That's all true; but Floyd's work adds up to so much more than that. And so I'd like to elaborate on the two epigraphs and the Wikipedia entry. Which is to say, that I'll talk about some of the ways in which Floyd has managed to turn his deepest misfortunes into powerful. compelling, and deeply human literary works


I often tell my memoir students that writing about their emotional and psychological traumas won't heal their pain or soothe their wounds. Nor will it reverse the losses or remove the sorrows and regrets. It doesn't, in other words, alter the reality of what happened and how. And it shouldn't.


I then invite them to read some of Floyd's works. And as those works demonstrate, far from being a literal retelling or a re-experiencing of what really happened, the hard earned writing that emerges from Floyd's impulse to explore and try to comprehend his darkest moments is often an unexpected, and gratifying, surprise.


I say that because I believe that if we honestly interrogate our darkest experiences as well as mine our anxieties and fears in service of what Annie Dillard describes as, "fashioning a text," we'll at least be giving ourselves a chance--perhaps our only chance-- to make some human sense out of our difficulties and sufferings.


And Floyd's work indeed does just that.


In combining language, thought, and imagination in the ways that he does, Floyd is attempting to transform his most threatening fears and devastating setbacks into something meaningful, and in many cases, something beautifully wrought--namely, that is, a fully realized, convincing piece of writing in which he struggles transparently and honestly to make some larger sense out of personal suffering, loss, and emotional chaos.


I'm reminded here of something Virginia Woolf said—and I'm paraphrasing: Woolf writes that "putting feelings into words takes the pain away." "Making a scene come right," she says, "making a character come together—there is no greater pleasure."


These citations, I hope, will help to explain why Floyd Skloot is such a skilled and gifted  writer of literary nonfiction.

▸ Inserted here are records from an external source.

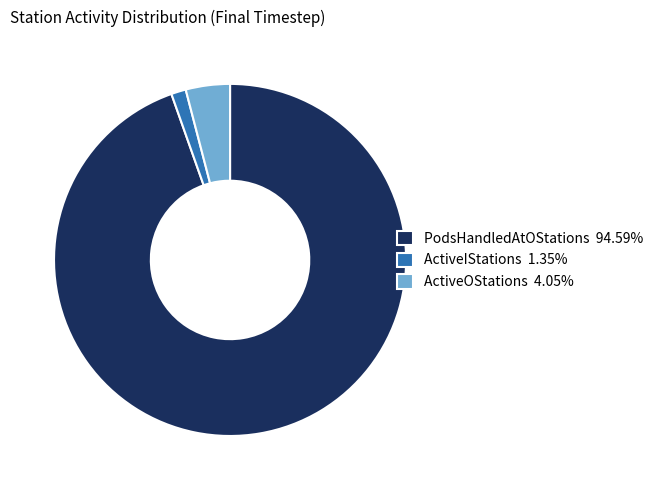

Does PodsHandledAtOStations 94.59% represent more than half of the total?

Yes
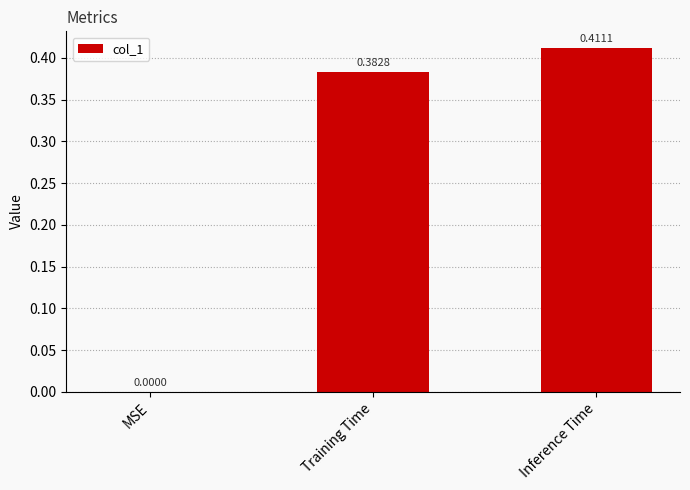

At which label is the value closest to 0?

MSE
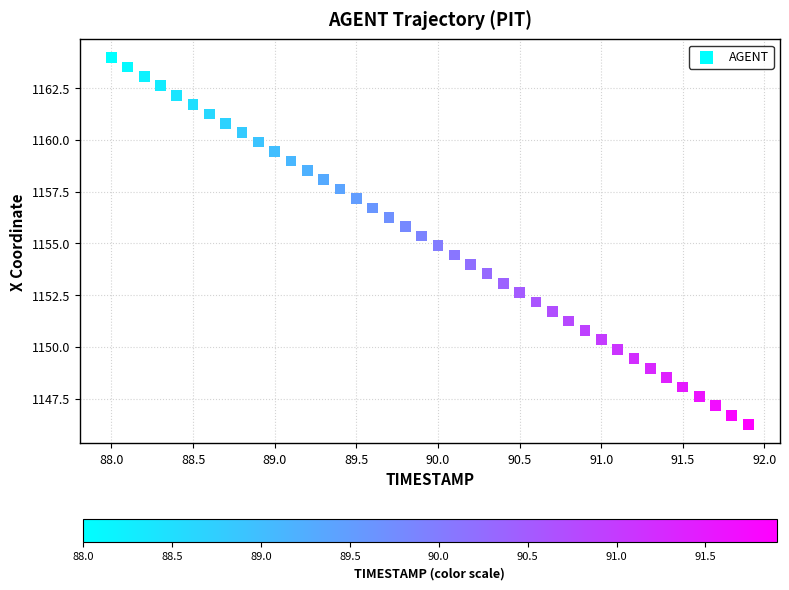

What is the range of X values (max minus min)?

3.9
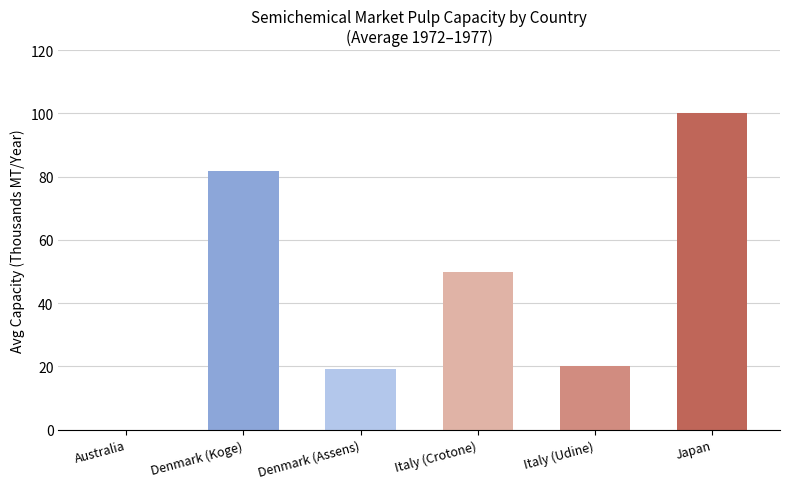

True or false: the data shows 20.0 at Italy (Udine).

True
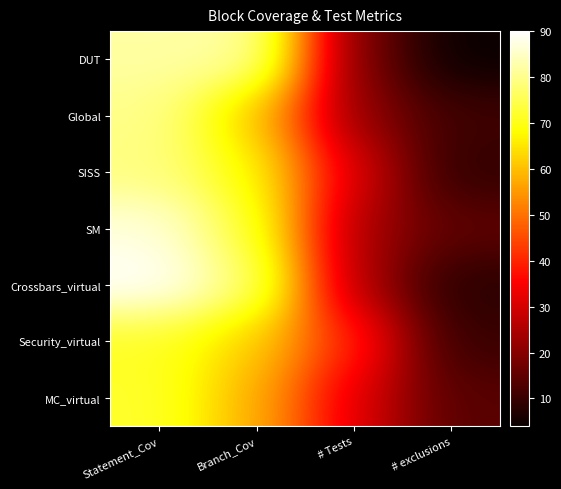

Which series has the largest total across all categories?

Crossbars_virtual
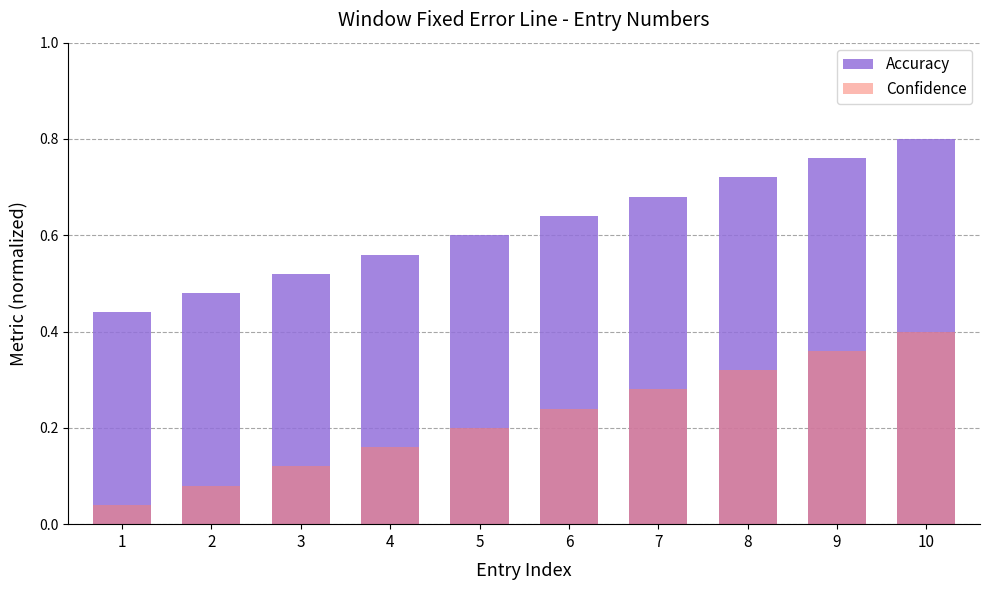

At which label does Confidence reach its peak?

10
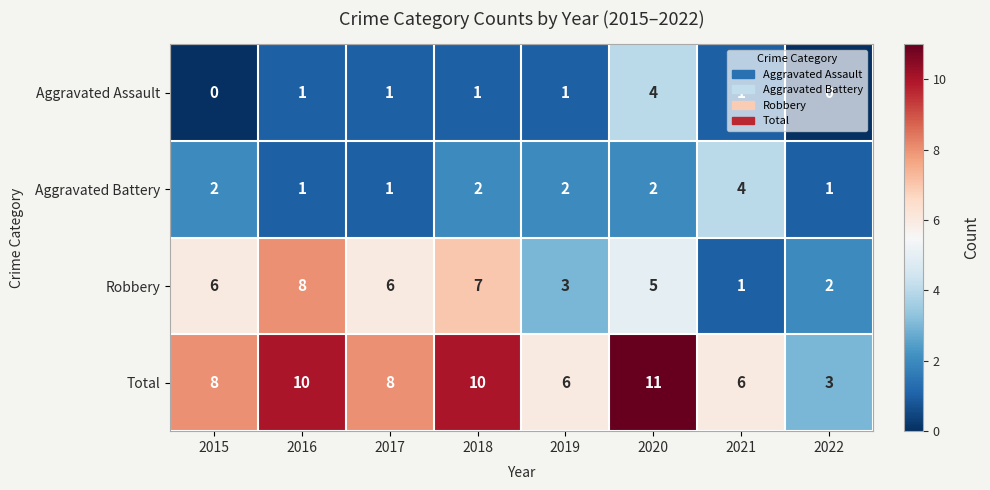

What is the spread (max minus min) of values at 2017?

7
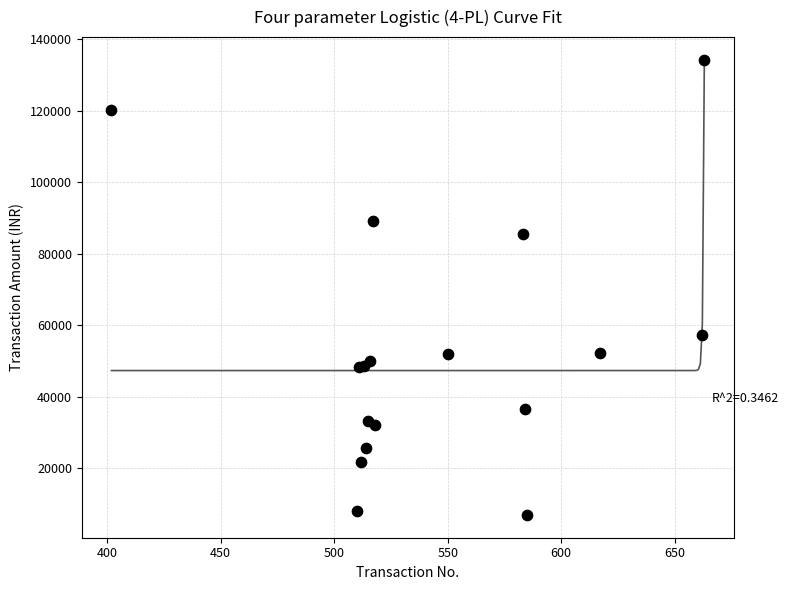

What Y value in the scatter plot is closest to 70582?

57233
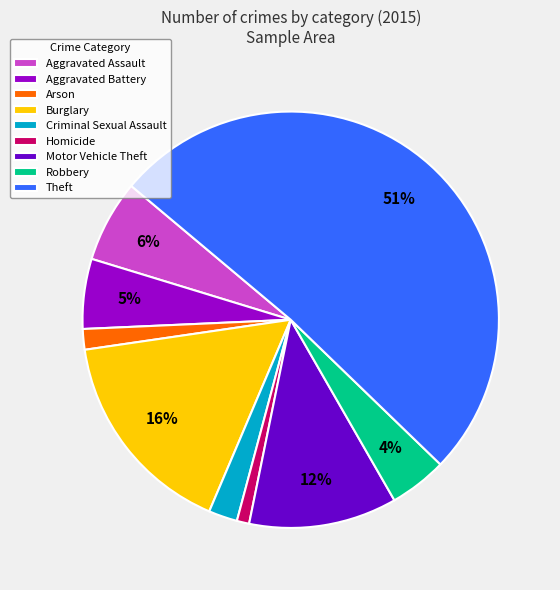

To the nearest percent, what portion does Criminal Sexual Assault represent?

2%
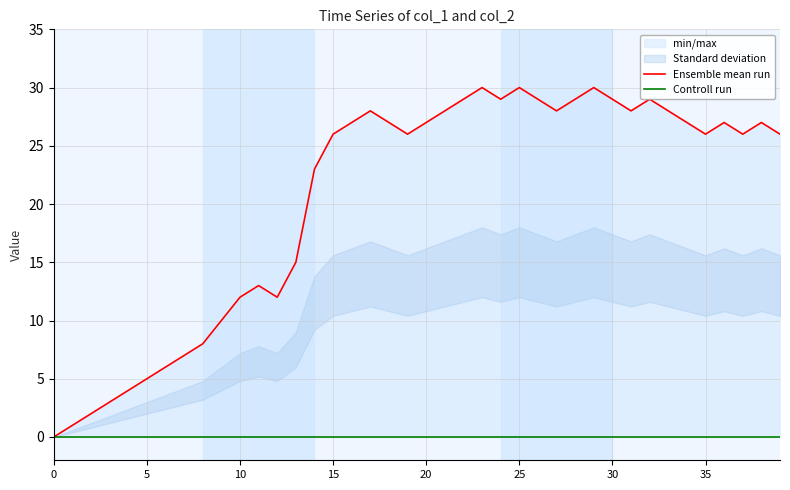

Which series has the widest spread of values?

Ensemble mean run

In closing, I'd like to quote from the Preface of Floyd's book, The Wink of the Zenith: The Shaping of a Writer's Life.


In it Floyd writes,


The Wink of the Zenith is the fourth memoir I've written in the

twenty years since getting sick. But it's the first that isn't

about being sick or reassembling myself in the aftermath of

a neurological calamity, or finding my way back into the

world as a disabled man. It's about the shaping of a writer's

life, about the forces that made me the sort of person who

could only deal with what happened to him by writing about it.